Sedangkan Ketua Politbiro PKI Gaya Baru Blitar Selatan dipegang Ruslan Widjajasatra. Posisinya menggantikan DN Aidit. Sebelum G30S PKI meledak, Ruslan merupakan anggota CC PKI yang merangkap PB Ketua Daerah Jawa Timur tahun 1951.
Rewang yang juga berada di Blitar Selatan didapuk sebagai Ketua Departemen Agitasi dan Propaganda sekaligus anggota Pleno CC PKI. Sedangkan Munir memegang jabatan Ketua Departemen Perjuangan Bersenjata (Perjuta).
Sebelum peristiwa G30SPKI, pria kelahiran Sumenep Madura itu bertugas di Politbiro CC PKI Jakarta.
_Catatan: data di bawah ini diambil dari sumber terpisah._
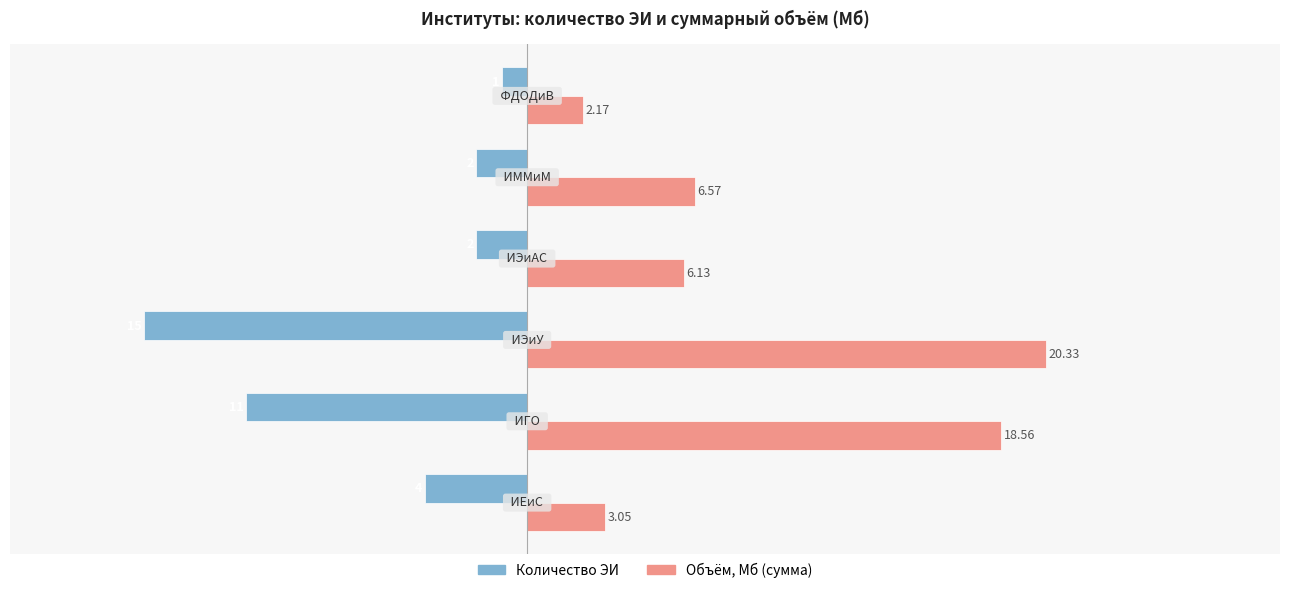

At how many categories does at least one series exceed -11?

6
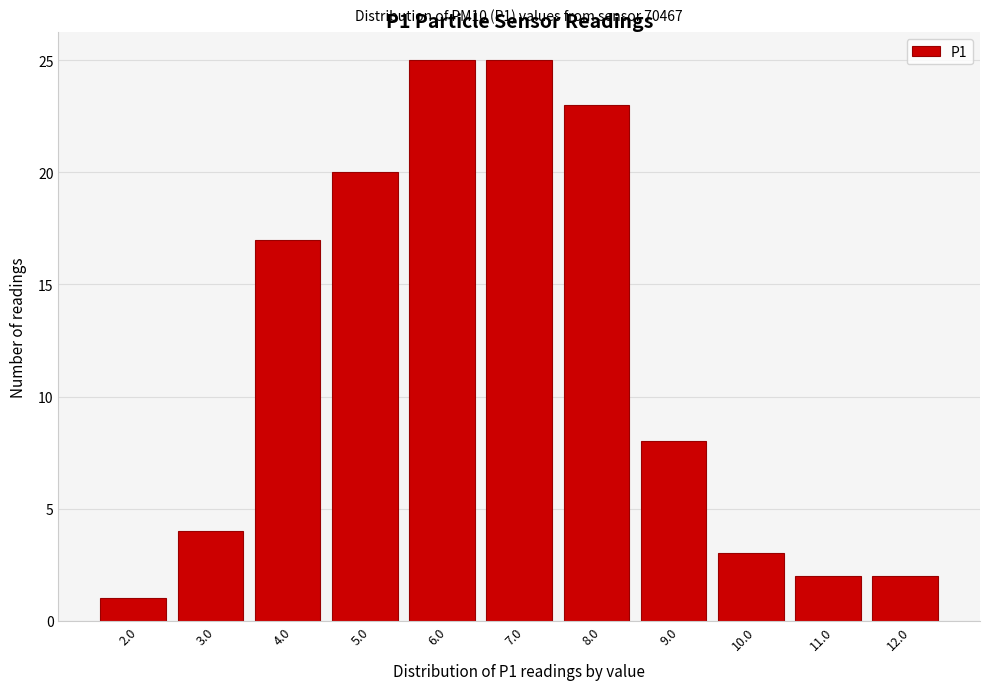

Reading left to right, transcribe all the data shown in this chart.

2.0=1	3.0=4	4.0=17	5.0=20	6.0=25	7.0=25	8.0=23	9.0=8	10.0=3	11.0=2	12.0=2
Ia juga sebagai Ketua Dinas SOBSI. PKI Gaya Baru Blitar Selatan menebar teror dengan sandi gerakan Pembasmian Rumput Beracun.
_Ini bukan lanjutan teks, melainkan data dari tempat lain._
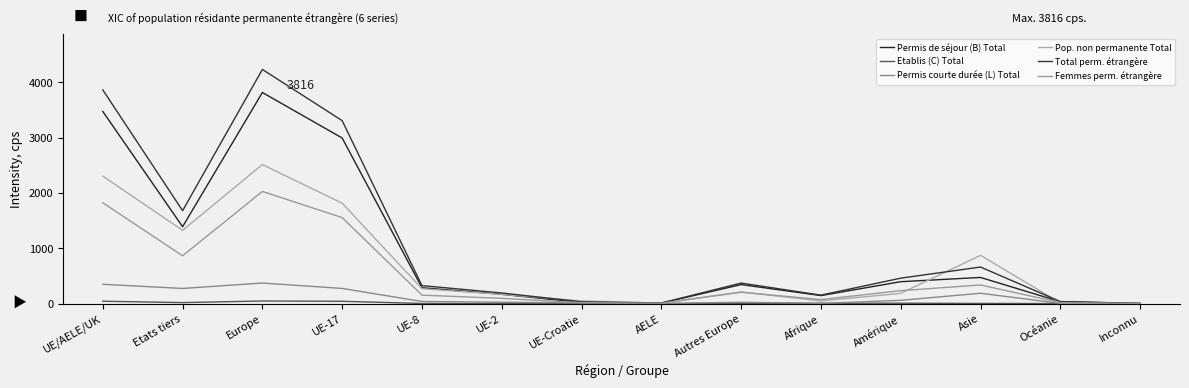

How many series are shown in this chart?

6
Prinsip P3 mereka terapkan, yakni Perampokan, Penculikan dan Pembunuhan. Sasarannya para pelaku pembantaian orang-orang PKI pada peristiwa 30 September 1965. Seiring itu konsolidasi seluruh kekuatan terus mereka galang.
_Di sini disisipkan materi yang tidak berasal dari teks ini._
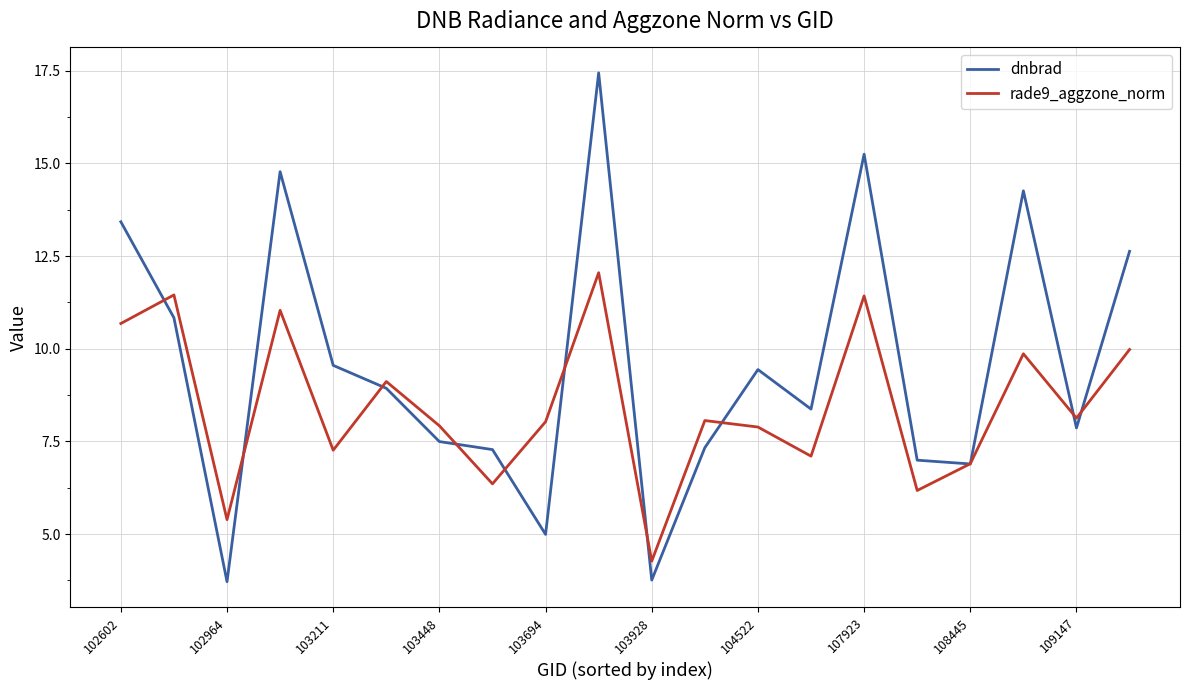

Rank the series by their average value, from highest to lowest.

dnbrad, rade9_aggzone_norm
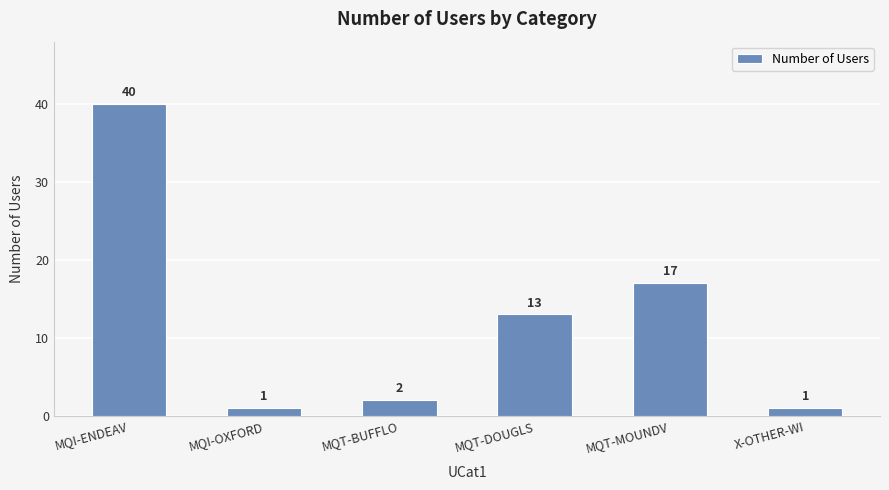

What is the label of the 4th bar from the right?

MQT-BUFFLO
Blitar Selatan sejak zaman Belanda dengan alamnya tandus dikenal sebagai sarang bromocorah. Sudah lama komunisme tumbuh subur di sana.
"Dan merupakan basis massa PKI sejak 1948 dan sesudah Pemilu 1955," katanya dalam "Banser Berjihad Menumpas PKI". Di luar aksi teror penculikan, perampokan dan pembunuhan, Politbiro PKI Gaya Baru Blitar Selatan menyusun tesis Perjuta.
Mereka memadukan konsep Mao Tse Tung (Cina) dengan Vo Nguyen Giap, komunis Vietnam. Basis revolusi (Basrev) dibangun. Disiapkan Comite Proyek, Komando Proyek, Detasemen Gerilya (Detga) dan Gerilya Desa (Gerda) sebagai perangkat pertempuran.